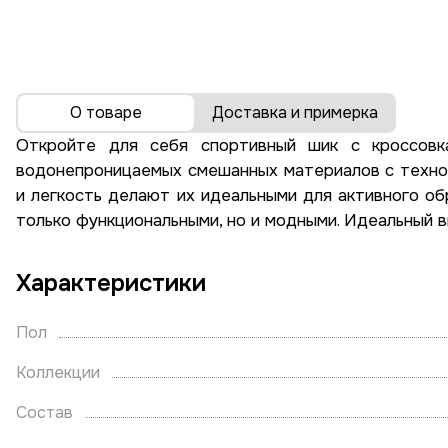
О товаре
Доставка и примерка
Откройте для себя спортивный шик с кроссовк
водонепроницаемых смешанных материалов с техн
и легкость делают их идеальными для активного об
только функциональными, но и модными. Идеальный вы
Характеристики
Пол
Коллекции
Состав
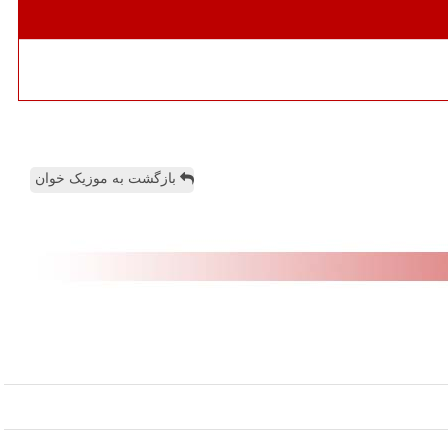
بازگشت به موزیک خوان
..............................
Activity:
Set down the data above word for word, leaving every picture out.

Solution to this problem:
О товаре
Доставка и примерка
Откройте для себя спортивный шик с кроссовк
водонепроницаемых смешанных материалов с техн
и легкость делают их идеальными для активного об
только функциональными, но и модными. Идеальный вы
Характеристики
Пол
Коллекции
Состав
بازگشت به موزیک خوان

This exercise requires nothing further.